El alcoholismo no se mide por cuánto se bebe, sino por qué se consume
Un catedrático analiza cómo las nuevas formas de beber en España reflejan cambios sociales. De los 17 litros anuales de alcohol en los 80 a los 11 hoy, la cerveza supera al vino. Expertos alertan sobre la presión social en jóvenes.
Un giro cultural en el consumo de alcohol
Los hábitos de consumo en España han evolucionado radicalmente en las últimas décadas. Según datos de la Organización Mundial de la Salud (OMS), en 1980 la población mayor de 15 años consumía en promedio 17,7 litros de alcohol puro, con el vino como principal fuente. Hoy, la media es de 11,1 litros, y la cerveza lidera el consumo, marcando una clara ruptura con el pasado. Esta transformación refleja una sociedad más diversa, donde el alcohol se asocia menos a la sobriedad que a momentos de ocio, como cenas en bares o eventos sociales.
La presión social sigue atrapando a la generación Z
Aunque las estadísticas oficiales sugieren una reducción general en el consumo, Gabriel Rubio, catedrático de Psiquiatría y experto en adicciones, subraya que ciertos patrones persisten. «La adicción no está tan basada en la cantidad que consumes como en para qué consumes», explica. Para Rubio, la presión social sigue siendo un factor clave, especialmente entre jóvenes de la Generación Z. A pesar de campañas de concienciación y mayor acceso a información, estudios muestran que esta generación sigue viéndose arrastrada por influencias externas, como la cultura de beber en espacios sociales o la normalización de la ingesta alcohólica en ambientes como los eventos de fiesta.
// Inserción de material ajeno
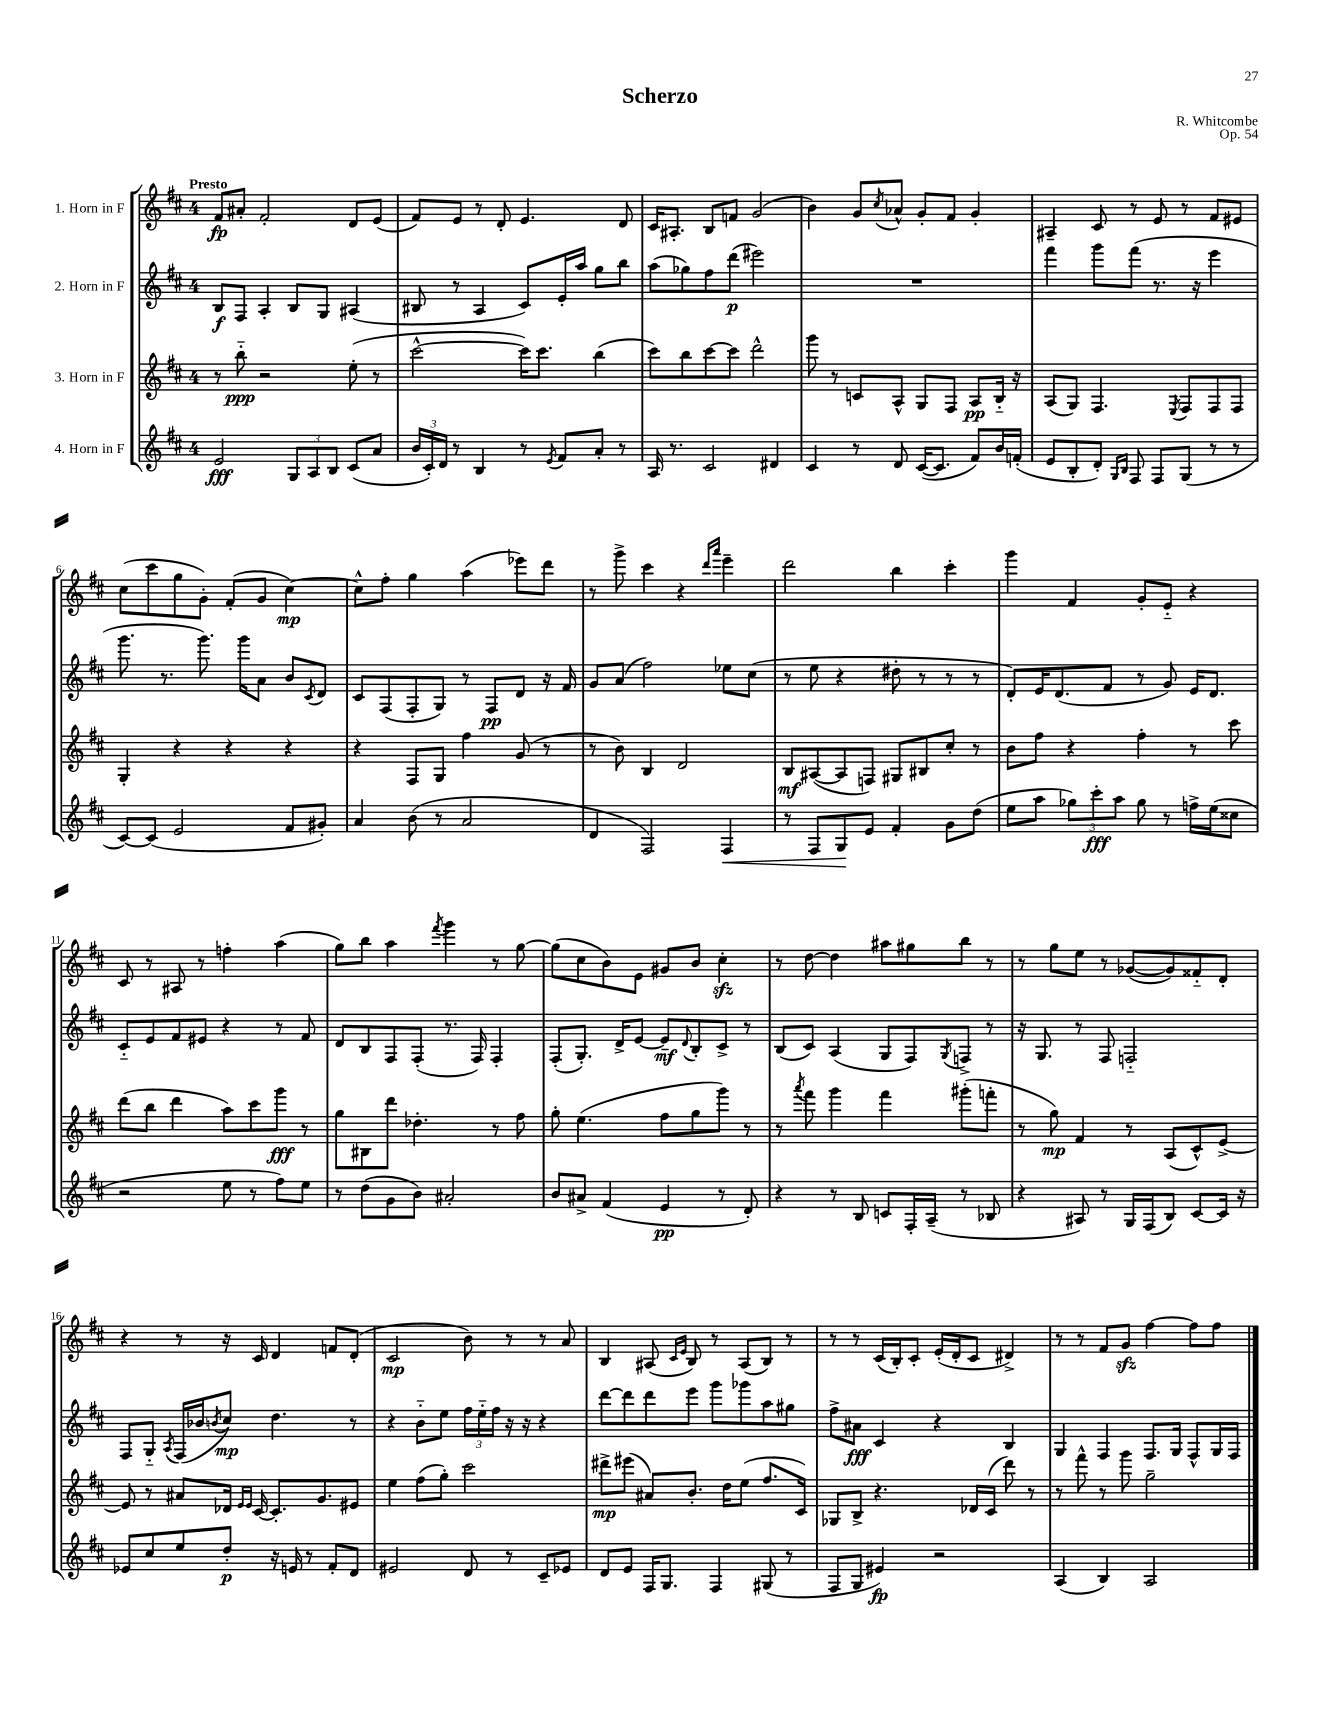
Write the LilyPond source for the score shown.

\header { title = "Scherzo" composer = "R. Whitcombe" opus = "Op. 54" }
<<
\new StaffGroup <<
\new Staff = "s0" \with { instrumentName = "1. Horn in F" } {
    \clef treble \key d \major \once \override Staff.TimeSignature.style = #'single-digit \time 4/4 \tempo "Presto"
    fis'8\fp ais'8-. fis'2-. d'8 e'8( |
    fis'8) e'8 r8 d'8-. e'4. d'8 |
    cis'16 ais8.-. b8 f'8 g'2( |
    b'4) g'8 \acciaccatura { cis''8 } aes'8-^ g'8-. fis'8 g'4-. |
    ais4-- cis'8 r8 e'8 r8 fis'8 eis'8 |
    cis''8( cis'''8 g''8 g'8-.) fis'8-.( g'8 cis''4~\mp) |
    cis''8-^ fis''8-. g''4 a''4( ees'''8) d'''8 |
    r8 g'''8-> cis'''4 r4 \grace { d'''16 a'''16 } e'''4-- |
    d'''2 b''4 cis'''4-. |
    g'''4 fis'4 g'8-. e'8-_ r4 |
    cis'8 r8 ais8 r8 f''4-. a''4( |
    g''8) b''8 a''4 \acciaccatura { fis'''8 } g'''4 r8 g''8~ |
    g''8( cis''8 b'8) e'8 gis'8 b'8 cis''4-.\sfz |
    r8 d''8~ d''4 ais''8 gis''8 b''8 r8 |
    r8 g''8 e''8 r8 ges'8~( ges'8) fisis'8-_ d'8-. |
    r4 r8 r16 cis'16 d'4 f'8 d'8-.( |
    cis'2\mp b'8) r8 r8 a'8 |
    b4 ais8( \grace { cis'16 e'16 } b8) r8 ais8( b8) r8 |
    r8 r8 cis'16( b16-.) cis'8-. e'16-.( d'16-. cis'8 dis'4->) |
    r8 r8 fis'8 g'8\sfz fis''4~ fis''8 fis''8 \bar "|." |
}
\new Staff = "s1" \with { instrumentName = "2. Horn in F" } {
    \clef treble \key d \major \once \override Staff.TimeSignature.style = #'single-digit \time 4/4
    b8\f fis8 a4-. b8 g8 ais4( |
    bis8 r8 a4 cis'8) e'16-. a''16 g''8 b''8 |
    a''8( ges''8) fis''8 d'''8\p( eis'''2) |
    R1 |
    fis'''4 g'''8 fis'''8( r8. r16 e'''4 |
    g'''8. r8. g'''8.) g'''16 a'8 b'8 \acciaccatura { cis'8 } d'8 |
    cis'8 fis8( fis8-. g8) r8 fis8\pp d'8 r16 fis'16 |
    g'8 a'8( fis''2) ees''8 cis''8( |
    r8 e''8 r4 dis''8-. r8 r8 r8 |
    d'8-.) e'16 d'8.( fis'8 r8 g'8) e'16 d'8. |
    cis'8-_ e'8 fis'8 eis'8 r4 r8 fis'8 |
    d'8 b8 fis8 fis8-.( r8. fis16) fis4-. |
    fis8-.( g8.-.) d'16-> e'8~ e'8--\mf \appoggiatura { d'8 } b8-. cis'8-> r8 |
    b8( cis'8) a4( g8 fis8) \acciaccatura { g8 } f8-> r8 |
    r16 g8. r8 fis8 f2-_ |
    fis8 g8-_ \acciaccatura { a8 } fis16( bes'16 \acciaccatura { b'8 } cis''8\mp) d''4. r8 |
    r4 b'8-_ e''8 \tuplet 3/2 { fis''16 e''16-_ fis''16 } r16 r16 r4 |
    d'''8~ d'''8 d'''8 e'''8 g'''8 ges'''8 a''8 gis''8 |
    fis''8-> ais'8\fff cis'4 r4 b4 |
    g4 fis4 fis8. g16 fis8-^ g16 fis16 \bar "|." |
}
\new Staff = "s2" \with { instrumentName = "3. Horn in F" } {
    \clef treble \key d \major \once \override Staff.TimeSignature.style = #'single-digit \time 4/4
    r8 b''8-_\ppp r2 e''8-.( r8 |
    cis'''2~-^ cis'''16) cis'''8. b''4( |
    cis'''8) b''8 cis'''8~ cis'''8 d'''2-^ |
    g'''8 r8 c'8 a8-^ g8 fis8 a8\pp b16-_ r16 |
    a8( g8) fis4. \acciaccatura { e8 } fis8 fis8 fis8 |
    g4-. r4 r4 r4 |
    r4 fis8 g8 fis''4 g'8( r8 |
    r8 b'8) b4 d'2 |
    b8\mf ais8~( ais8 f8) gis8 bis8 cis''8-. r8 |
    b'8 fis''8 r4 fis''4-. r8 cis'''8 |
    d'''8( b''8 d'''4 a''8) cis'''8 g'''8\fff r8 |
    g''8 bis8 d'''8 des''4.-. r8 fis''8 |
    g''8-. e''4.( fis''8 g''8 g'''8) r8 |
    r8 \acciaccatura { a'''8 } fis'''8 g'''4 fis'''4 gis'''8-.( f'''8-. |
    r8 g''8\mp) fis'4 r8 a8( cis'8-^) e'8~-> |
    e'8 r8 ais'8 des'16 \grace { e'16 e'16 } cis'16~ cis'8.-. g'8. eis'8 |
    e''4 fis''8( g''8-.) cis'''2 |
    dis'''8->\mp eis'''8( ais'8) b'8.-. d''16 e''8( fis''8. cis'16) |
    ges8 b8-> r4. des'16 cis'16( d'''8) r8 |
    r8 fis'''8-^ r8 g'''8 g''2-- \bar "|." |
}
\new Staff = "s3" \with { instrumentName = "4. Horn in F" } {
    \clef treble \key d \major \once \override Staff.TimeSignature.style = #'single-digit \time 4/4
    e'2\fff \tuplet 3/2 { g8 a8 b8 } cis'8( a'8 |
    \tuplet 3/2 { b'16 cis'16-.) d'16 } r8 b4 r8 \acciaccatura { e'8 } fis'8 a'8-. r8 |
    a16 r8. cis'2 dis'4 |
    cis'4 r8 d'8 cis'16~( cis'8. fis'8) b'16 f'16-.( |
    e'8 b8-. d'8-.) \grace { g16 b16 } fis8 fis8 g8( r8 r8 |
    cis'8~) cis'8( e'2 fis'8 gis'8-.) |
    a'4 b'8( r8 a'2 |
    d'4 fis2) fis4\< |
    r8 fis8 g8\! e'8 fis'4-. g'8 d''8( |
    e''8 a''8 \tuplet 3/2 { ges''8) cis'''8-.\fff a''8 } ges''8 r8 f''16-> e''16( cisis''8 |
    r2 e''8 r8 fis''8) e''8 |
    r8 d''8( g'8 b'8) ais'2-. |
    b'8 ais'8-> fis'4( e'4\pp r8 d'8-.) |
    r4 r8 b8 c'8 fis16-. a16--( r8 bes8 |
    r4 ais8) r8 g16 fis16( b8) cis'8~ cis'16 r16 |
    ees'8 cis''8 e''8 d''8-.\p r16 e'16 r8 fis'8-. d'8 |
    eis'2 d'8 r8 cis'8-- ees'8 |
    d'8 e'8 fis16 g8. fis4 gis8( r8 |
    fis8 g8 eis'4\fp) r2 |
    a4( b4) a2 \bar "|." |
}
>>
>>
El sector del alcohol también ha tenido que reinventarse. Empresas están apostando por productos innovadores, como bebidas sin alcohol o formatos más convenientes, para adaptarse a un mercado que cambia. Además, normas más estrictas sobre venta, publicidad y consumo en lugares públicos han redefinido el rol del alcohol en la vida cotidiana. Sin embargo, Rubio advierte que el desafío no termina aquí: «El problema no es el alcohol en sí, sino cómo se entrelaza con la cultura, las expectativas y el aislamiento social que afectan a las personas».
La evolución del consumo de alcohol en España refleja una sociedad en transformación, donde el vínculo entre el alcohol y la identidad social se redefine constantemente. Mientras las estadísticas muestran una disminución global, factores como la presión social y la adaptación del sector aún plantean desafíos. Entender estos cambios no solo ayuda a abordar el alcoholismo, sino también a construir estrategias que equilibren placer y salud en una cultura que cada vez demanda más flexibilidad.